Center Grove will be the first school in the county with a separate artificial surface for soccer. Greenwood plays its soccer games on the school’s turf football field, while Franklin, Greenwood Christian and Whiteland all play their matches on grass.

Most of the Trojans’ opponents in the Metropolitan Interscholastic Conference also play on their schools’ turf football fields. Carmel is the only one of those schools with a separate artificial surface for soccer.

Center Grove’s board approved the move to turf due in large part to the challenges the school had faced in recent years in maintaining the grass field. More than 50 games have been canceled in the past 13 years, though many of those were due to the weather at game time, Conrad said.

The school district was spending an average of $28,000 a year to keep the varsity pitch playable.

“I think they spent over $15,000 in grass seed just last year,” said Center Grove boys soccer coach Jameson McLaughlin, who had been pushing for a switch to turf for several years. “When you start to add that up year after year, it just makes more sense to put (turf) in.”

The estimated yearly maintenance cost for the new turf will be about $250 — the amount that the school currently pays to apply two coats of disinfectant and vacuum five times per year on its turf football field.

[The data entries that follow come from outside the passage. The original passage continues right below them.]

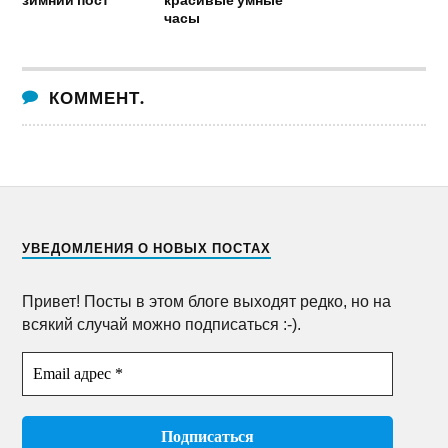
часы
КОММЕНТ.
УВЕДОМЛЕНИЯ О НОВЫХ ПОСТАХ
Привет! Посты в этом блоге выходят редко, но на
всякий случай можно подписаться :-).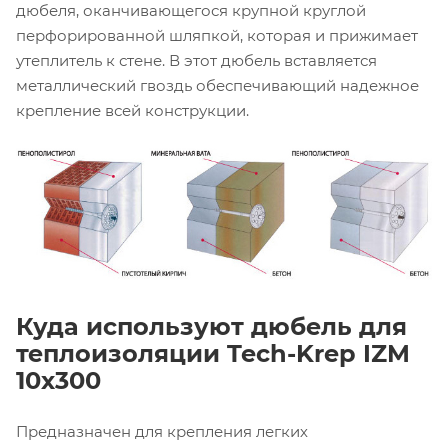
дюбеля, оканчивающегося крупной круглой
перфорированной шляпкой, которая и прижимает
утеплитель к стене. В этот дюбель вставляется
металлический гвоздь обеспечивающий надежное
крепление всей конструкции.
Куда используют дюбель для
теплоизоляции Tech-Krep IZM
10х300
Предназначен для крепления легких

The soccer field turf would have a warranty for eight years and is expected to last 10 and 12 years, Conrad said.

The cost of turf is greater than the maintenance costs for a grass field, but the major benefit of that cost is that the school and the community will be able to get much more use out of the artificial field, Center Grove athletics director Jon Zwitt said.

“It’s not going to save you any money at all,” Zwitt said. “But the fact that now we can use it for 1,000 hours a year versus 66 hours a year, that’s the difference.”

Before artificial turf was installed on the football field, that grass surface was only able to be used for 66 hours a year — one hour a week for the band, a weekly Thursday walk-through for the football team, and home games, Zwitt said.

Now, that turf surface is used regularly throughout the year, not only for football, band and track when those activities are in season but also for offseason conditioning workouts.

The grass soccer field had become so delicate in recent seasons that neither the boys nor the girls were allowed to practice on it. Practices are done on adjacent fields to minimize the wear and tear on the field. And even with those precautions being taken, the main field couldn’t regenerate enough grass during the offseason to remain playable throughout the fall.

“By the time sectionals rolled around, there was no grass on it,” head girls soccer coach Mike Bishop said. “It was just dirt, and it was lumpy at best.”

With turf, that won’t be an issue. McLaughlin and Bishop said that the surface will cover a large enough area — an estimated 280 feet by 405 feet — for the boys and girls teams to split the field and share it for practices when needed.

The field also can be used for lacrosse in the spring, as well as offseason soccer workouts. Officials added that the South Central Soccer Academy, which has a complex of natural grass fields in Bargersville, also will be able use the turf for tournaments when it’s available.

McLaughlin also is excited about being able to host additional activities that weren’t feasible before, such as an annual alumni game.

The change will also make the field more compatible with his team’s style of play, he said.

“We don’t put the ball in the air very much,” he said. “To have a field that has potholes in it doesn’t help the way we play at all.”